Among the ASG of FB, in Fig. 5B we reported the top 10 genes, ranked according to the TPM values. According to the literature, four out of ten were found to be involved in the male and female gametogenesis process. The role of the Tubby-like F Protein 2 (TLP2) transcription factor (TF) in Arabidopsis is not fully elucidated but its transcripts resulted exceptionally abundant in pollen (its expression level is almost 10 times of other tissues) [69]. GOXL4, an aldehyde oxidase, seems to be specific to the locules of the developing anthers, most likely the tapetum. It is likely that GOXL4 is able to generate H2O2 being one of the contributors of the ROS-mediated programmed cell death of the tapetum [70]. TIP1-3, along with TIP5-1, is the only aquaporin gene that is selectively and highly expressed in pollen. In particular, TIP1-3 is specific for the vacuoles of the vegetative cell and tip1-3 mutants showed shorter than normal pollen tubes when germinated in vitro [71]. On the other hand, Early nodulin-like protein 7 was found to be specifically expressed within the female gametophyte [72, 73] although its role remains still unknown.
To identify transcriptional regulators specifically expressed in various tissues analyzed in this study, HSG and ASG were screened using functional annotations provided in the Plant Transcription Factor database (Plant TFDB) to identify Highly Specific and Absolutely Specific Transcription Factors (respectively, HSTF and ASTF). Leaf exhibited the highest number of HSTF [16] whereas, within the floral kinetics, FB had the highest numbers of ASTF [5] and HSTF (10, Fig. 5C and D). The putative Arabidopsis orthologous of some of the 15 ASTF/HSTF of FB were found to be involved in sporogenesis and gametogenesis processes. Among them we mention: AGL104, required for pollen maturation [74], LBD36 and GATA12 that were found to be specifically expressed in germ cell and pollen grains respectively [75, 76], MYB65 that participates (redundantly with MYB33) to the microsporogenesis process [77] and finally WRKY2 that, along with WRKY34 and VQ20, co-modulates multiple genes involved in pollen development [78].

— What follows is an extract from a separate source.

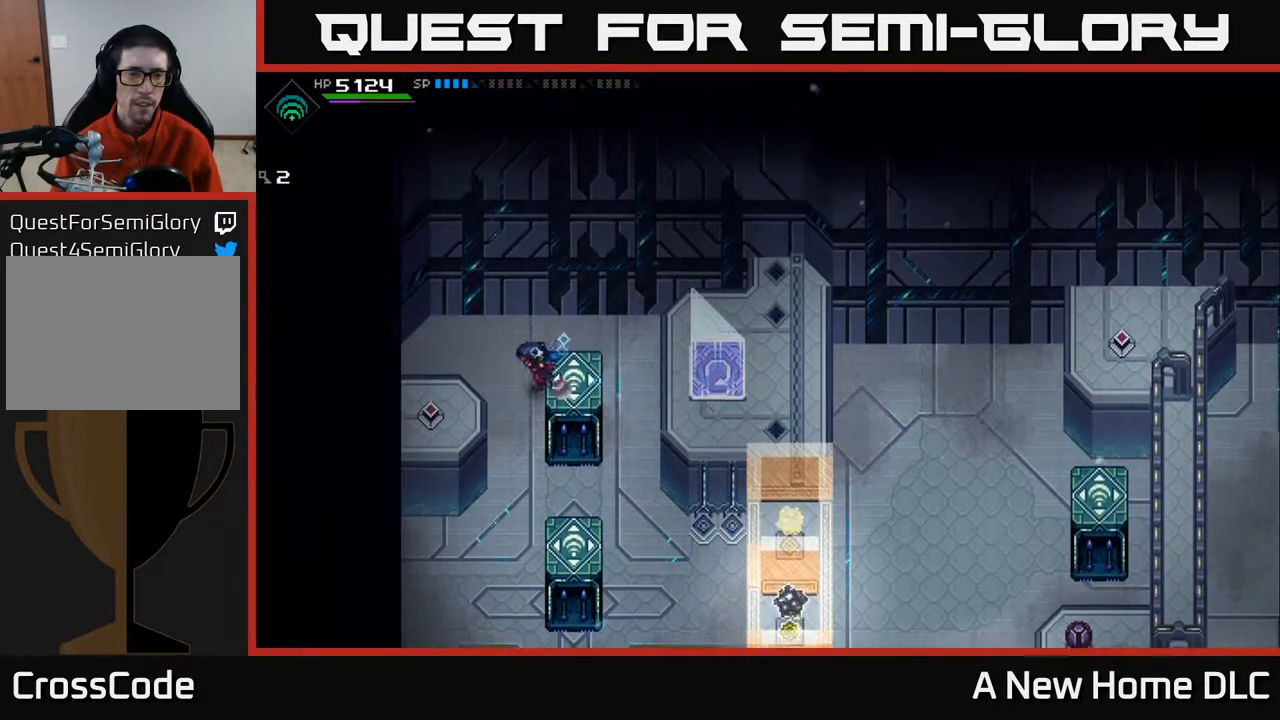
{"buttons": [], "left_stick": "up", "right_stick": "down-right", "events": [[400, "right_stick", "down-right"], [483, "left_stick", "up"]]}
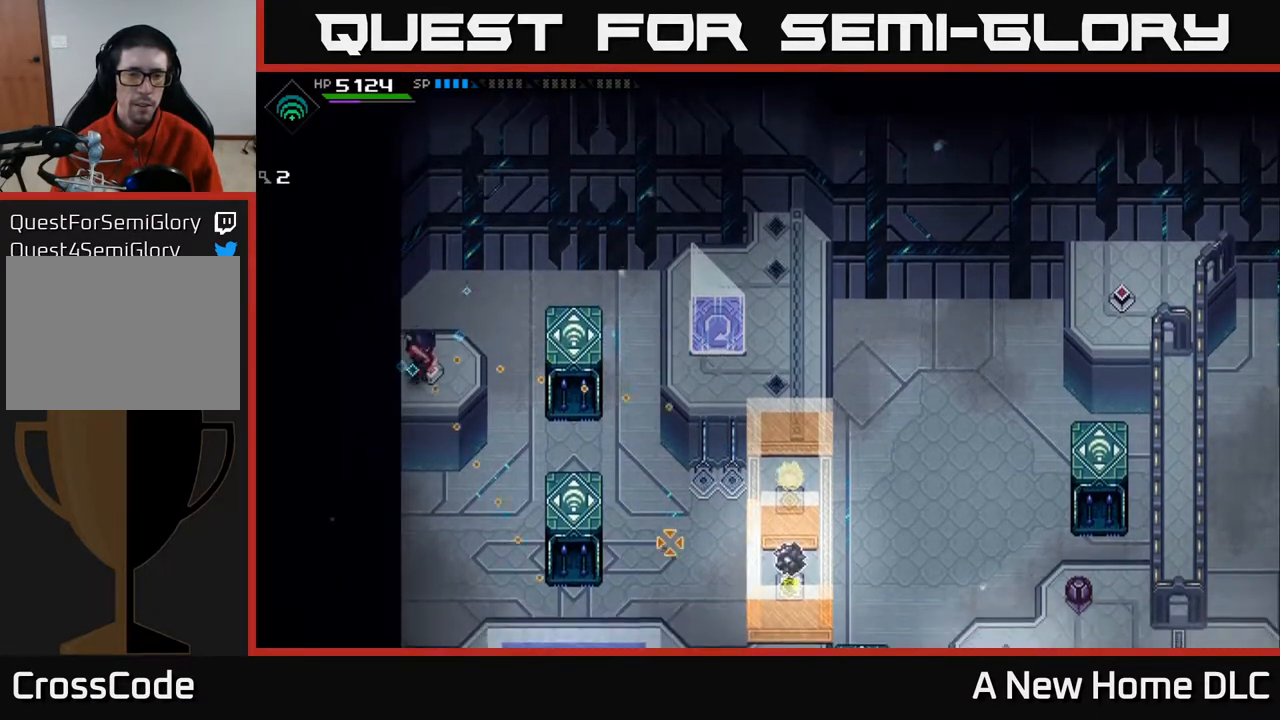
{"buttons": [], "left_stick": "down-left", "right_stick": "down-right", "events": [[117, "left_stick", "center"], [383, "left_stick", "down"], [433, "left_stick", "down-left"]]}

It is interesting to note how both the top ten ASG (Fig. 5B) and the 15 HSTF/ASTF (Fig. 5D) identified in FB were all included in the three main modules of the WGCNA analysis that resulted specifically and significantly correlated with FB (black, blue and greenyellow, Fig. 3C), conferring greater robustness to the results obtained and paving the way for a subsequent phase focused on refining the selection of key genes of interest.
Comparison among WGCNA, DEGs and tau analyses and determination of key hub genes in flower buds
The comparison among the HSG and ASG identified in FB through the tau analysis (n = 397), the FB-specific modules pinpointed by WGCNA (blue, black and greenyellow module genes with MM > 0.9, n = 785) and the statistically significant DEGs with log2FC > 2 in any comparison between FB and each other tissue (n = 1,037), revealed a total of 227 genes shared among the three methodologies (Fig. 6A, Table S8).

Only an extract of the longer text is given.